Dataset entries
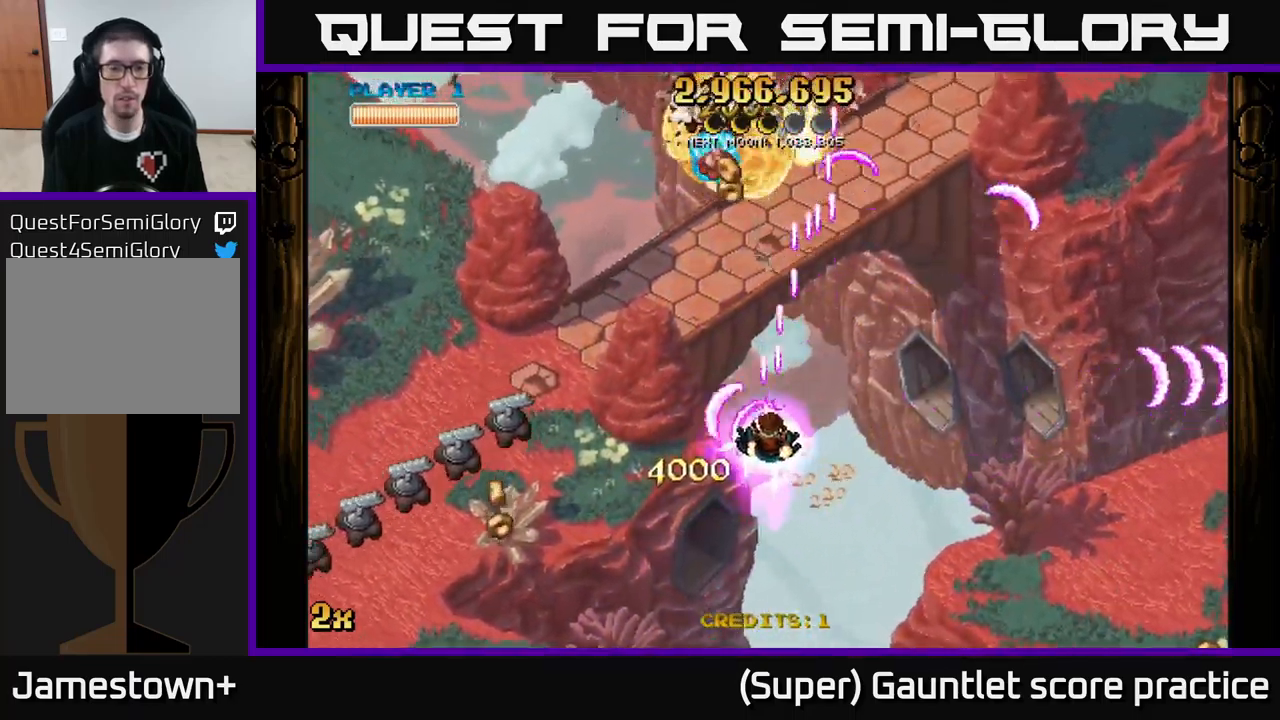
{"buttons": ["A"], "left_stick": "down-left", "events": []}
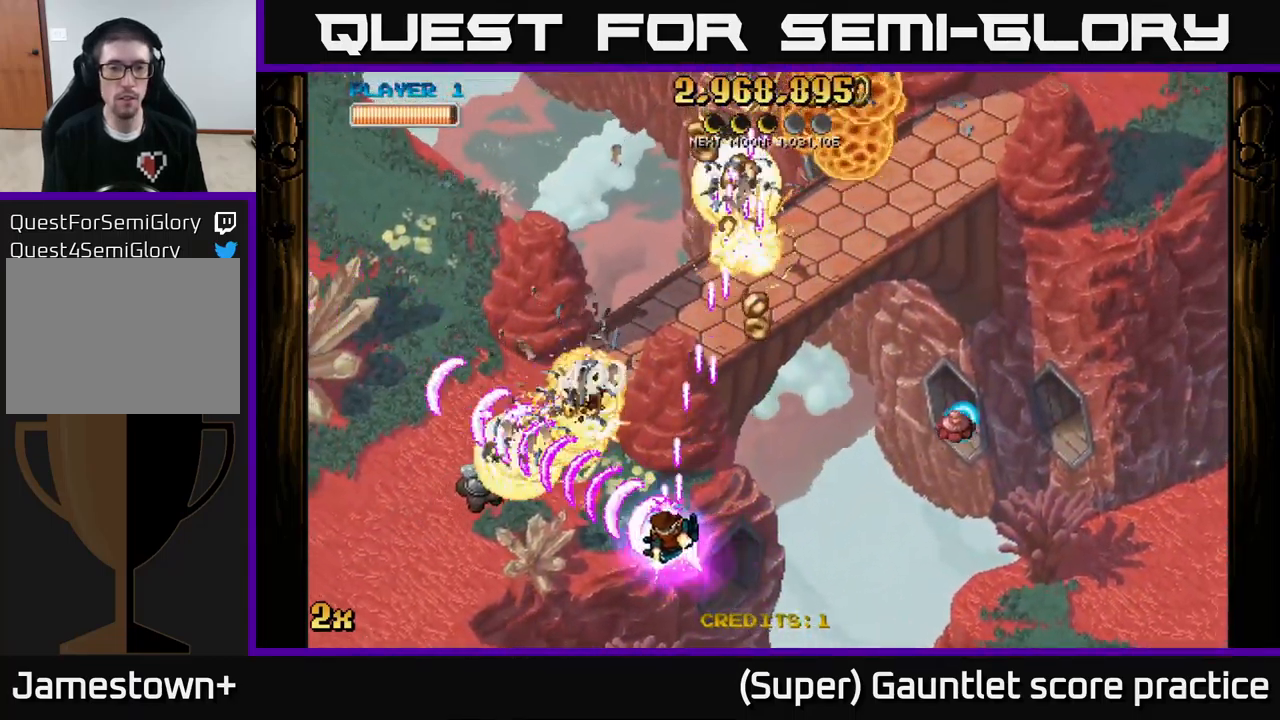
{"buttons": ["A"], "left_stick": "down-right", "events": [[117, "left_stick", "up-left"], [167, "left_stick", "up-right"], [200, "X", "down"], [317, "X", "up"], [500, "left_stick", "down-right"]]}
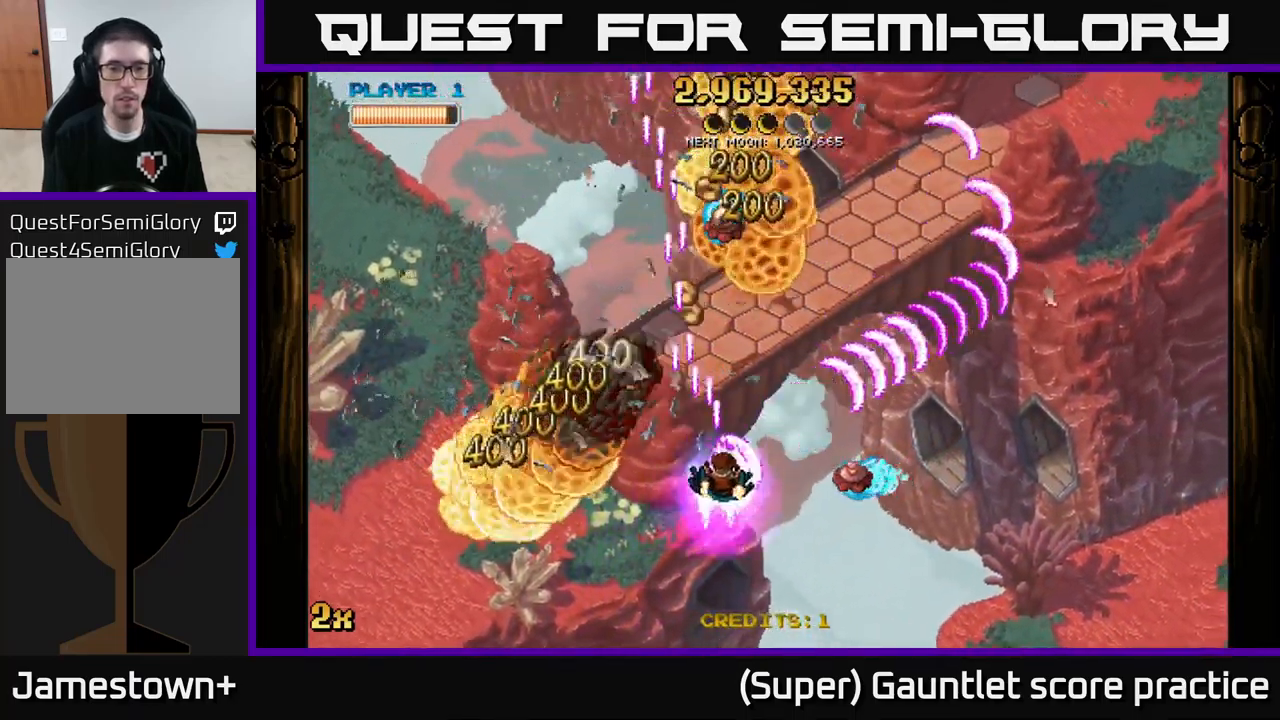
{"buttons": ["A"], "left_stick": "up-left", "events": [[50, "left_stick", "down-left"], [283, "left_stick", "down-right"], [467, "left_stick", "up-left"]]}
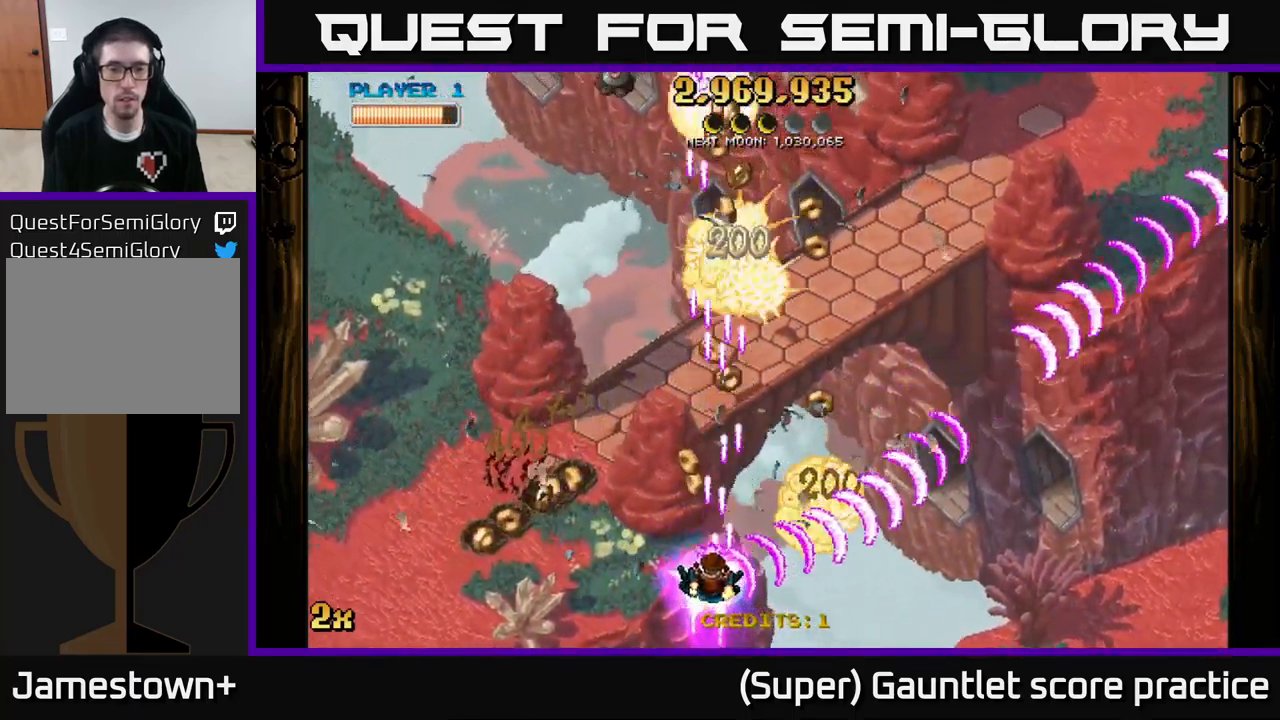
{"buttons": ["A"], "left_stick": "up-right", "events": [[167, "left_stick", "up-right"]]}
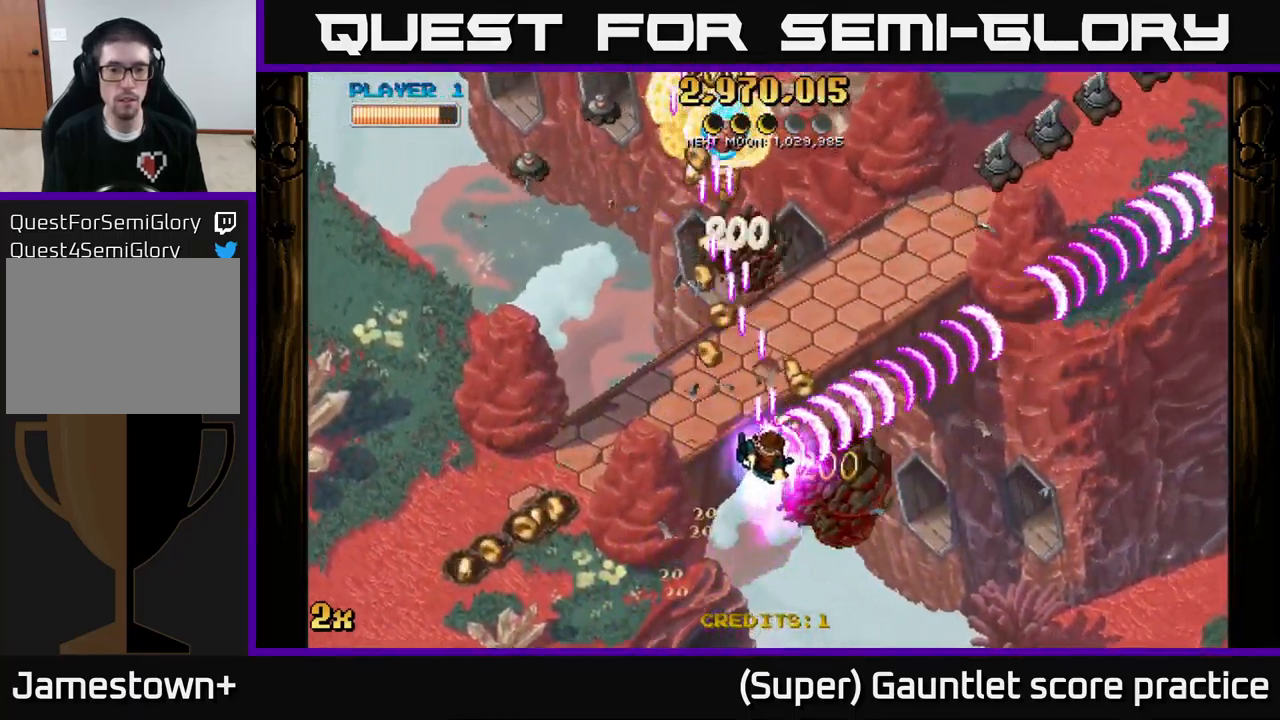
{"buttons": ["A"], "left_stick": "down-left", "events": [[167, "left_stick", "left"], [417, "left_stick", "down-left"]]}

--- Exercise directions ---
Repeat the records exactly but leave out the images.

--- Output ---
{"buttons": ["A"], "left_stick": "down-left", "events": []}
{"buttons": ["A"], "left_stick": "down-right", "events": [[117, "left_stick", "up-left"], [167, "left_stick", "up-right"], [200, "X", "down"], [317, "X", "up"], [500, "left_stick", "down-right"]]}
{"buttons": ["A"], "left_stick": "up-left", "events": [[50, "left_stick", "down-left"], [283, "left_stick", "down-right"], [467, "left_stick", "up-left"]]}
{"buttons": ["A"], "left_stick": "up-right", "events": [[167, "left_stick", "up-right"]]}
{"buttons": ["A"], "left_stick": "down-left", "events": [[167, "left_stick", "left"], [417, "left_stick", "down-left"]]}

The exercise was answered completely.